§ **WORK REQUIRED**
Revise everything from the start of the data down to the line containing "left knee: (216, 309, 14)", substituting "landmarks" for "keypoints" and keeping all else unchanged. Leave the pictures out of your answer.

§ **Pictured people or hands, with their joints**
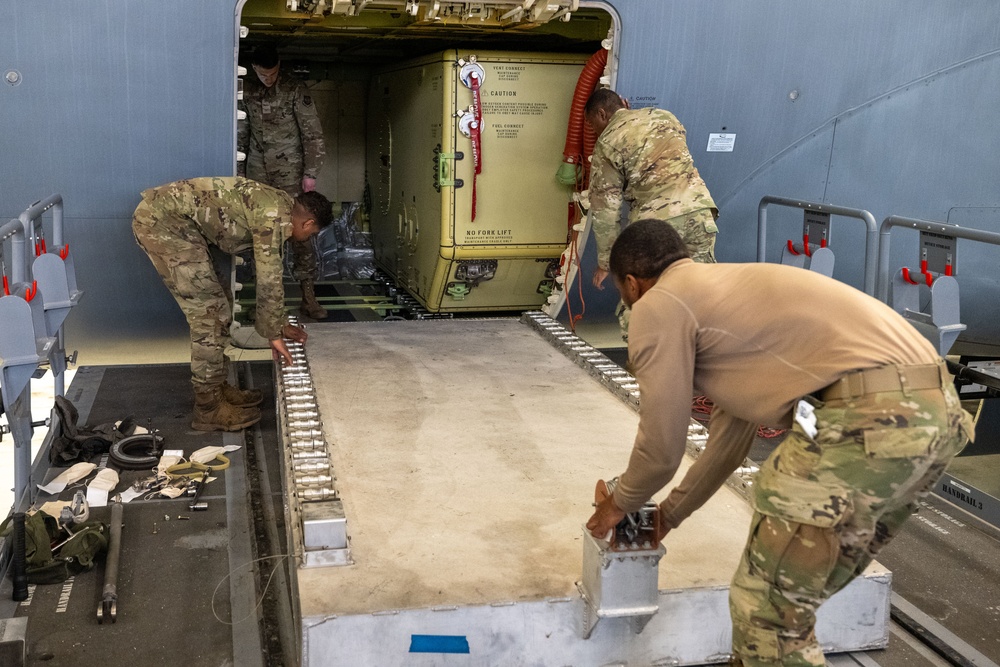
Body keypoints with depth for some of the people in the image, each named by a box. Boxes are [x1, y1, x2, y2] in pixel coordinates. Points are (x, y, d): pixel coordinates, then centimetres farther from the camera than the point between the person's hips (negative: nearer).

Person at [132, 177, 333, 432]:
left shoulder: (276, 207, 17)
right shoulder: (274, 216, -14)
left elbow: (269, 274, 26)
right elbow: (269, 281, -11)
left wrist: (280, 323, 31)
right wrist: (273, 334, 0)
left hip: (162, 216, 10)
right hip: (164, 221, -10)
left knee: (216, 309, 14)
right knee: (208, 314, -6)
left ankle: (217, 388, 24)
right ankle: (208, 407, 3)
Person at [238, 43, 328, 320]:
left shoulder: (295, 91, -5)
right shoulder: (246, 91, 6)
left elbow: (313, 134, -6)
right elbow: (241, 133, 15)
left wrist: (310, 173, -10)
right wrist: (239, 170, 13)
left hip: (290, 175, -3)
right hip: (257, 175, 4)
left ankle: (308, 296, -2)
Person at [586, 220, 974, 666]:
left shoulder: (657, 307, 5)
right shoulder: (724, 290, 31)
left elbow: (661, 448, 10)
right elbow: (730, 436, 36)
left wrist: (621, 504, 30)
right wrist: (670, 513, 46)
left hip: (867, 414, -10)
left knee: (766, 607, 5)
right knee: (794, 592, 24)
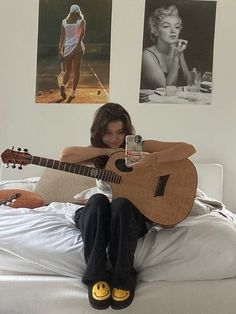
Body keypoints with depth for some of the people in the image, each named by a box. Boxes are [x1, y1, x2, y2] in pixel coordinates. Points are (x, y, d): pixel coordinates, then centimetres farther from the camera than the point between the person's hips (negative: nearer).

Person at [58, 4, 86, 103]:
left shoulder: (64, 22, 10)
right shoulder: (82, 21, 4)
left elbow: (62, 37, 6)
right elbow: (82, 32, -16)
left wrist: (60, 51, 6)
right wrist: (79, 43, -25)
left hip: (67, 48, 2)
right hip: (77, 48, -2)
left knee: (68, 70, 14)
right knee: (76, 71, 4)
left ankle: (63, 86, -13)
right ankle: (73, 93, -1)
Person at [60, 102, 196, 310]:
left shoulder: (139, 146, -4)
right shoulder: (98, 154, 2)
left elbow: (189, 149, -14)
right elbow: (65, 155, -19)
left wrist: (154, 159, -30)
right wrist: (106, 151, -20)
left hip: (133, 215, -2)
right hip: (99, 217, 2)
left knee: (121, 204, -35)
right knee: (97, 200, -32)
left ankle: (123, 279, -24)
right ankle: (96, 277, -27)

§ **WRITTEN ANSWER**
Body landmarks with depth for some of the people in the image, each named by a box. Boxes are [x1, y1, x2, y2] in pixel coordinates. Points are (x, y, d): pixel coordinates, then centimetres farther from the camera than the point between the person's hips (negative: nearer).

Person at [132, 177, 333, 432]:
left shoulder: (276, 207, 17)
right shoulder: (274, 216, -14)
left elbow: (269, 274, 26)
right elbow: (269, 281, -11)
left wrist: (280, 323, 31)
right wrist: (273, 334, 0)
left hip: (162, 216, 10)
right hip: (164, 221, -10)
left knee: (216, 309, 14)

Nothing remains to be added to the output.